Fed Chairman Bernanke gave his semi-annual report to Congress on the state of the economy on February 26-27th. He had a number of very interesting things to say. First of all he pointed out that “significant progress has been made recently toward reducing the federal budget deficit over the next few years. The projections released earlier this month by the Congressional Budget Office (CBO) indicate that, under current law, the federal deficit will narrow from 7 percent of GDP last year to 2-1/2 percent in fiscal year 2015.” This means that we are already on the right track toward reducing the federal deficit. Are we all the way there yet? No. However, as Bernanke also pointed out, the job market remains weak. He noted in particular that “About 4.7 million of the unemployed have been without a job for six months or more, and millions more would like full-time employment but are able to find only part-time work. High unemployment has substantial costs, including not only the hardship faced by the unemployed and their families, but also the harm done to the vitality and productive potential of our economy as a whole. Lengthy periods of unemployment and underemployment can erode workers’ skills and attachment to the labor force or prevent young people from gaining skills and experience in the first place–developments that could significantly reduce their productivity and earnings in the longer term. The loss of output and earnings associated with high unemployment also reduces government revenues and increases spending, thereby leading to larger deficits and higher levels of debt.
Bernanke expressed concern about the automatic spending sequestration scheduled to begin tomorrow. He cited CBO’s estimates that indicated that sequestration will slow economic growth by about 0.6 percentage point this year. According to Bernanke, “Given the still-moderate underlying pace of economic growth, this additional near-term burden on the recovery is significant. Moreover, besides having adverse effects on jobs and incomes, a slower recovery would lead to less actual deficit reduction in the short run for any given set of fiscal actions.”
In his testimony, Bernanke stated that while the sizes of deficits and debt matter, “not all tax and spending programs are created equal with respect to their effects on the economy. To the greatest extent possible, in their efforts to achieve sound public finances, fiscal policymakers should not lose sight of the need for federal tax and spending policies that increase incentives to work and save, encourage investments in workforce skills, advance private capital formation, promote research and development, and provide necessary and productive public infrastructure. (emphasis added) Although economic growth alone cannot eliminate federal budget imbalances, in either the short or longer term, a more rapidly expanding economic pie will ease the difficult choices we face.”
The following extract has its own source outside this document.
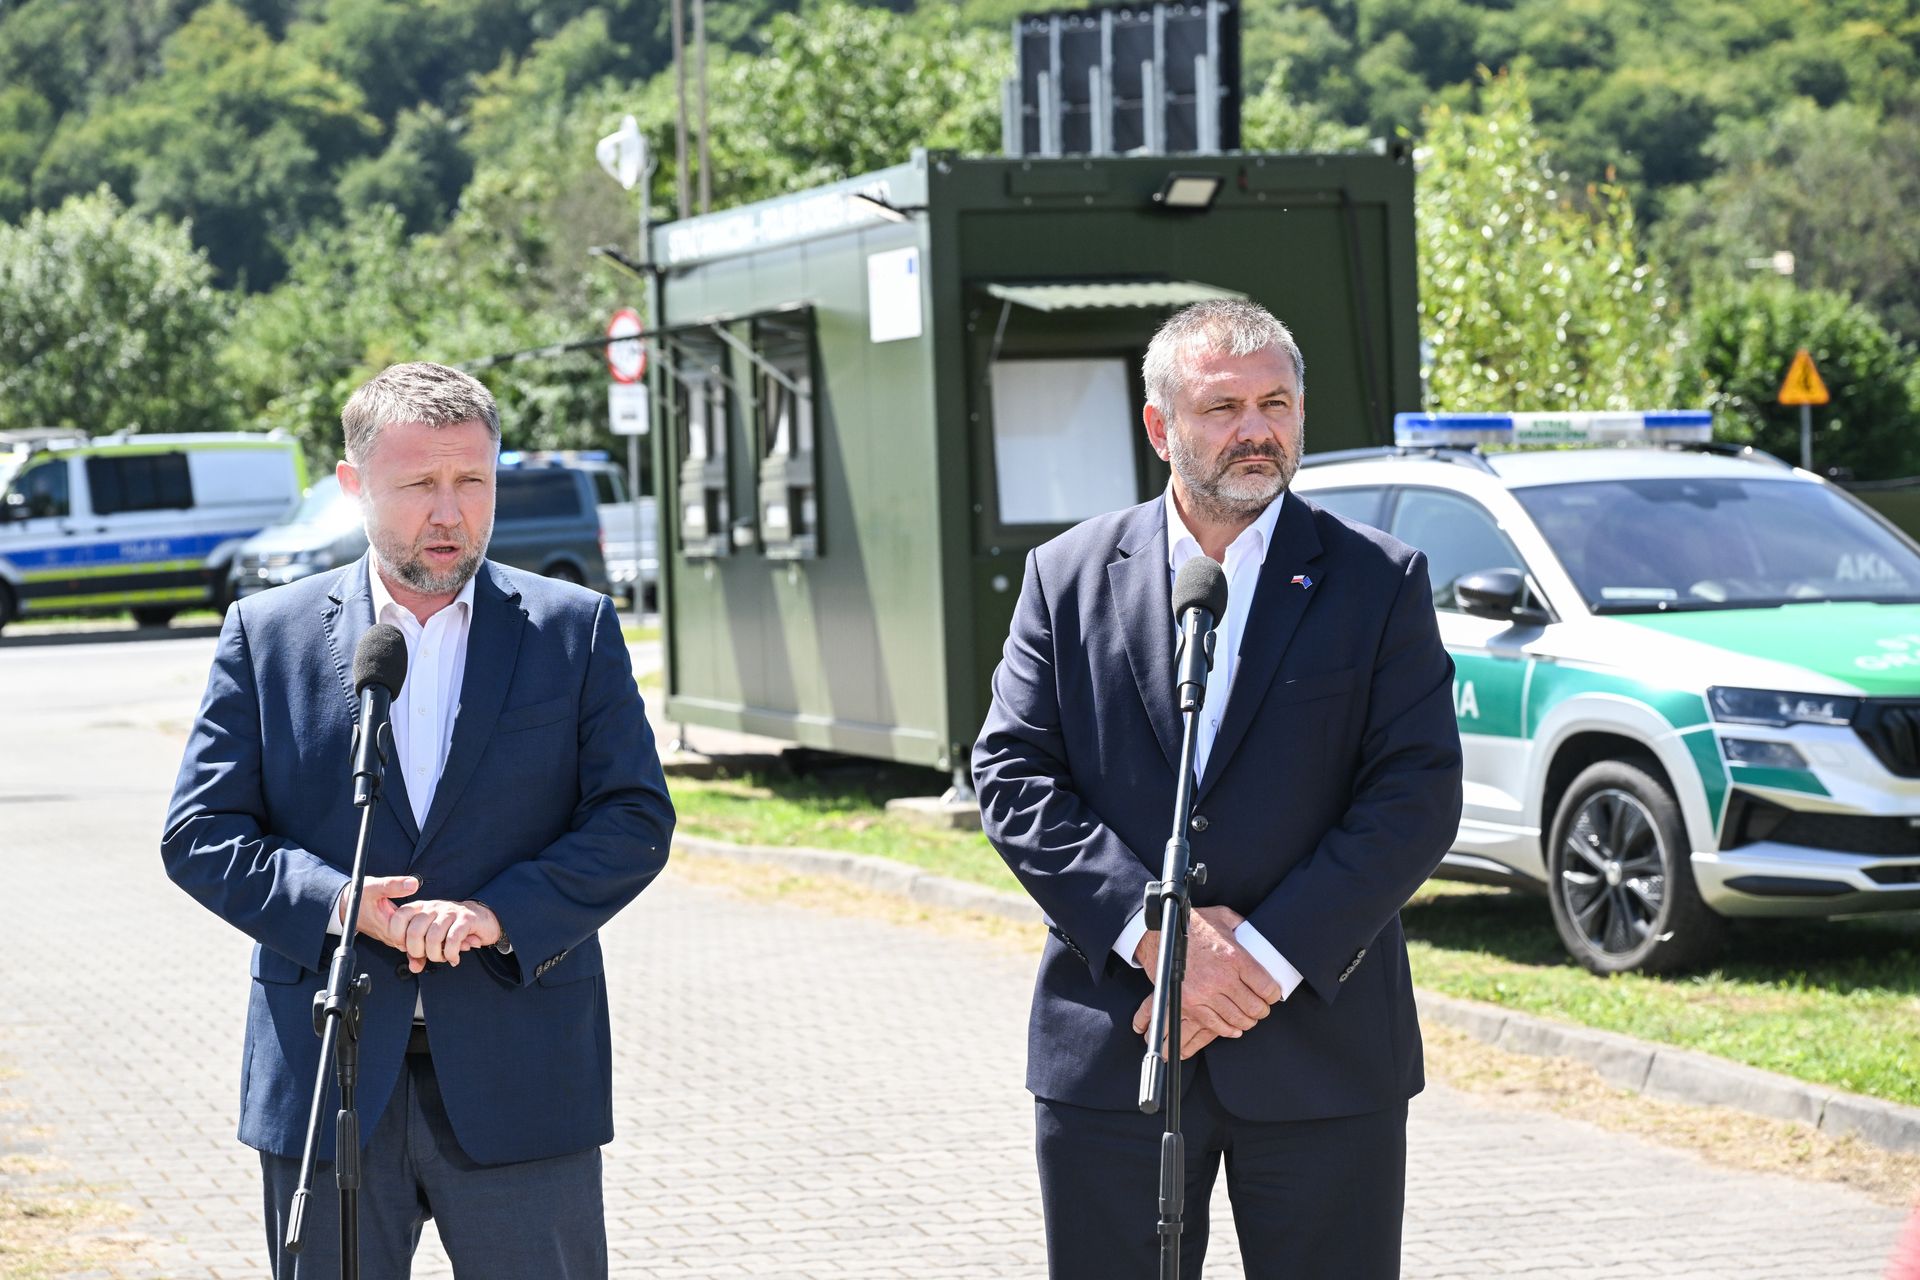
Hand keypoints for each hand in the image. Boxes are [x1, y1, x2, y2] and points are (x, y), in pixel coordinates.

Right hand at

Bernanke’s testimony makes it clear that the Fed Chairman believes that the cuts that are coming as a result of sequestration will do significant harm to a still vulnerable economy. He understands (unlike the Radical Republicans in Congress) that any deficit reduction must combine both increased taxes and spending cuts. As important, he understands that cuts to programs that are investments in our future growth (education, R&D, public infrastructure) are pennywise but pound foolish.